SEA Currents: Robert C. Seamans
November 02, 2015
Five Things I Know to be True within the New Zealand EEZ
31° 22.1’S x 173° 36.6’E
232 nm from Opua, New Zealand
False sense of fall in the southern hemisphere, sunny and crisp, wind SExE, force 2-3.
Five things I know to be true:
- The wind will change direction in the last ten minutes before watch turnover
- Befriending the steward has many perks (plus Bex is pretty cool regardless)
- Foulie pants are worth wearing for midwatch, even when the sky is clear and the stars are out
- Buffs can and will be used as ear warmers/hats
- Calling the galley a “kitchen,” the soles “floors” and ladders “stairs” will be met by an eye roll and a prompt correction by mates and other crewmembers.
It’s been nine days since we left Suva and everyone seems to be well adjusted to the watch rotation. As the temperatures have gone down, the ships energy level seems to have gone way up. Gone are the days of a
watch-nap-eat rotation, energy is high on the ship, with post-dinner rounds of whist and hearts, afternoon workout parties, and even the occasional practical joke. But with all the fun has also been many project and paper deadlines, even some morning classes (“Five things I know to be true” is an exercise from of one our morning classes—a writing workshop with Ems).
Moving out of the tropics and into the temperate zone has not been the only change; it is now JWOW (Junior watch officer week), which means we (the students) are now charged with the responsibilities of a mate. We are expected to use our leadership skills and sailing knowledge to lead the rest of our watch, including calling the setting and striking of sails, informing the captain when the wind or weather changes drastically, and managing the helm/lookout/boat-check rotation. Having already had my first JWOW watch I have realized that I know more than I thought did, but that there is always something to be on top of as the one in charge. Luckily, my fellow A-watchers, Cordelia, Sadie, Erica, Greg, Sharthak, Hannah, and Avi, all have their own strengths that allow our watch to run fairly smoothly. Our combined knowledge of sail handling, science, and even creative song writing has created a watch that can take on any challenge whether it be setting the raffee, tediously picking out individual pieces of seagrass from a Nueston tow, or rewriting songs for field day pump-up. As JWOW week continues and we gain more responsibility within our watch groups I am so thankful for the unique and dynamic characters within A-watch.

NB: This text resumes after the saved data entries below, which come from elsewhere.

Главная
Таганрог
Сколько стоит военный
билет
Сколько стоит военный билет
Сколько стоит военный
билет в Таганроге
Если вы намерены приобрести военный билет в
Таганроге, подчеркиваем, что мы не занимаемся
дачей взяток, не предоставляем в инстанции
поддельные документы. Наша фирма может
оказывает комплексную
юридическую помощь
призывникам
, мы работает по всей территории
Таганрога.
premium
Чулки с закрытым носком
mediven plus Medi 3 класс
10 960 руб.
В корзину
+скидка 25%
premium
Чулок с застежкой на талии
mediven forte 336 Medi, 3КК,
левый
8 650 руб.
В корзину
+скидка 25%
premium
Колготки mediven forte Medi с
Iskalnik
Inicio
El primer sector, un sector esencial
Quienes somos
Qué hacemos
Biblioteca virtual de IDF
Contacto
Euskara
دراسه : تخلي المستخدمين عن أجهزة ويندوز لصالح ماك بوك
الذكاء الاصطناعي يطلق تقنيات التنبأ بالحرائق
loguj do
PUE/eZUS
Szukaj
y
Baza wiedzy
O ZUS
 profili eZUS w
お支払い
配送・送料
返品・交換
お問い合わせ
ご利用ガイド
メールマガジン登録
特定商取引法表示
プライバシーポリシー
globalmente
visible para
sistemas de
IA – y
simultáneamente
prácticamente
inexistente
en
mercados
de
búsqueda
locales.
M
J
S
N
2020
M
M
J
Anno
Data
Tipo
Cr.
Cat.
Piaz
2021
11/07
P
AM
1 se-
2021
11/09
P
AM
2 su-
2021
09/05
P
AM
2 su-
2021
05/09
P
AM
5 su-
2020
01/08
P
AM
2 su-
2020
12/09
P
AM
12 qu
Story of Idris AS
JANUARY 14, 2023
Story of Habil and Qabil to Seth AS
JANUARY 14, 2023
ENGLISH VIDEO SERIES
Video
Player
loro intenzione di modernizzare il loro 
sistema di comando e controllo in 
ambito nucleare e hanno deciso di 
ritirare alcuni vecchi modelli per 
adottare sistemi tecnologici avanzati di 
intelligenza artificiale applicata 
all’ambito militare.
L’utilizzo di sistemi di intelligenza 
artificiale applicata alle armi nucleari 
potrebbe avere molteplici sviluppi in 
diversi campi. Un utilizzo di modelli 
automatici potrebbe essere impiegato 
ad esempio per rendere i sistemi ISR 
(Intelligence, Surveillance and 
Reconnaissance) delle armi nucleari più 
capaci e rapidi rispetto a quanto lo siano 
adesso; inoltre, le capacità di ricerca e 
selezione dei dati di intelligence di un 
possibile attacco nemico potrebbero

It is hard to believe that we will be arriving in New Zealand in two days, and leaving the Robert C Seamans in a week. As I think about my time aboard what stands out the most are the people aboard. You get to know people pretty well once you have lived on a 134-foot ship with them for a month. The experiences I have had with the members in S-262—seeing a whale breach in the sunset on our first night, crowding the quarter-deck in hopes of seeing the “green flash,” and even the seemingly mundane activities like cleaning the galley mats during evening watch—are entirely unique experiences that I will likely never have outside of this setting.
P.S. from Annelise Hill: Happy Birthday to my Mom, Nicole! I love you so much and hope you had a great day!